The Da Nang People’s Committee had granted licenses to three new foreign direct investment projects with a total registered capital of VND8.518 billion by mid-June. Of the total, a license was granted to UCSI Ventures Vietnam Limited Co which will set up a training center of professional skills and foreign languages worth VND6 billion. The city also issued a license for the US-invested Golf Management, L.L.C Limited Co to establish a golf course management limited company. The VND618 million business is expected to be put into operation in July, 2011. Another license was handed over to a VND1.9 billion project on software production invested by Chassaing Kieu Tien Le, a US national. The project is scheduled to be operational in July this year. The central city has, to date, granted licenses to 203 FDI projects with a total investment of US$3.3 billion.
PetroVietnam is selling down its states in real estate and securities units to Korean partners, official said. Korea’s Hanshin group will buy a 10 percent stake in PetroVietnam Construction Joint Stock Corporation (PVX) and Shinhan Investment Group will buy a 15 per cent stake in PetroVietnam Securities Incorporation (PSI) in deals inked at a trade conference in Korea. PetroVietnam Deputy Director General Nguyen Tien Dung said this was part of the group’s plan to focus on core business. In the next five years it will focus on oil exploration and exploitation both at home and abroad, petro-chemistry, thermo-electricity and other clean energies, and technical services in the oil industry. The group would keep its 100 per cent stake in PetroVietnam Exploration Production Corporation.
Trade unions have been set up at more than 600 out of nearly 1,000 businesses in HCM City’s Industrial Parks (IPs) and Export Processing Zones (EPZs) this year, an increase of 20 per cent compared with last year. More than 169,000 workers have become members of trade unions, according to Nguyen Van Khai, president of Trade Unions of HCM City’s IPs and EPZs. Trade unions in co-operation with law advisory offices this year have met with hundreds of workers who sought advice to protect their rights and interests.
PetroVietnam Petrochemical and Textile Joint Stock (PVTex) Company and domestic and foreign partners signed five contracts to provide services to the Dinh Vu Polyester Fiber factory in Hai Phong City. According to General Director of PVTex Vu Dinh Duy, Dinh Vu Polyester Fiber Project is near completion. With a production capacity of 175,000 tons per year, once the plant goes into commercial operation it will meet about 40 per cent of market demand for raw materials used for textiles and other light industries.

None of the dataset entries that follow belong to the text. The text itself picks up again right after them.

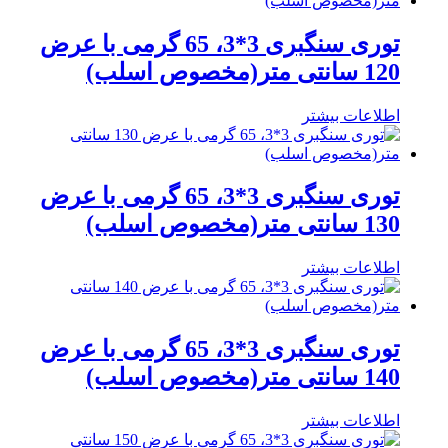
توری سنگبری 3*3، 65 گرمی با عرض
120 سانتی متر(مخصوص اسلب)
اطلاعات بیشتر
توری سنگبری 3*3، 65 گرمی با عرض
130 سانتی متر(مخصوص اسلب)
اطلاعات بیشتر
توری سنگبری 3*3، 65 گرمی با عرض
140 سانتی متر(مخصوص اسلب)
اطلاعات بیشتر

PetroVietnam estimates its first half total revenue will reach VND340 trillion (US$16.5 billion), up 45 per cent year-on-year and 68 per cent of the group’s target for the year. Oil sales are projected to earn $5.8 billion, up 34 per cent from the same period in 2010, and equivalent to 69 per cent of its annual goal. In the first half of this year, PetroVietnam disbursed a total investment worth more than VND46 trillion ($2.23 billion), equivalent to 37 per cent of the total it projected for the whole year.